- WHAT TO WORK ON: Copy every line of the records below where the word "server" occurs.

- RECORDS FOR THE TASK:
- - -
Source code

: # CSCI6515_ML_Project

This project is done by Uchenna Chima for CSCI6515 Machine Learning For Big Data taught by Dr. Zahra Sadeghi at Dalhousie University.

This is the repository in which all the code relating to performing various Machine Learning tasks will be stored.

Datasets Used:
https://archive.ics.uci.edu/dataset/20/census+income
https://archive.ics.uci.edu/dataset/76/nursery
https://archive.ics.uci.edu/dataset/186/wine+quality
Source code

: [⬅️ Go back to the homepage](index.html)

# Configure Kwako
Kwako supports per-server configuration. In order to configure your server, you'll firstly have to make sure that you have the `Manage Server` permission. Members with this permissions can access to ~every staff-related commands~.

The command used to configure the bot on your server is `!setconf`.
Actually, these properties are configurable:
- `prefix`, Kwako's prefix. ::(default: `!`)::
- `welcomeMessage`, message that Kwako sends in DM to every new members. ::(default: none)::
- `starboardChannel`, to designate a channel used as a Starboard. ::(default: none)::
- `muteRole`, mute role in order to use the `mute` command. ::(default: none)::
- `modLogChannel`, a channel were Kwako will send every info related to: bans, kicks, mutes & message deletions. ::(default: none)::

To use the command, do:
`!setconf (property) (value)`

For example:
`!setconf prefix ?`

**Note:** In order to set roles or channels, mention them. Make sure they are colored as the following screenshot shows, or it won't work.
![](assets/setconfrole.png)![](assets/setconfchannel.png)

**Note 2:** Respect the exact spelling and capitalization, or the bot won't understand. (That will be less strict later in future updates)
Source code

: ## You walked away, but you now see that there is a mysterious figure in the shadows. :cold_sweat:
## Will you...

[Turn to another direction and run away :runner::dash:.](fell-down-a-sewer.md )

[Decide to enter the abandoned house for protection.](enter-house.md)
- - -
- RESPONSE AREA:
Kwako supports per-server configuration. In order to configure your server, you'll firstly have to make sure that you have the `Manage Server` permission. Members with this permissions can access to ~every staff-related commands~.
The command used to configure the bot on your server is `!setconf`.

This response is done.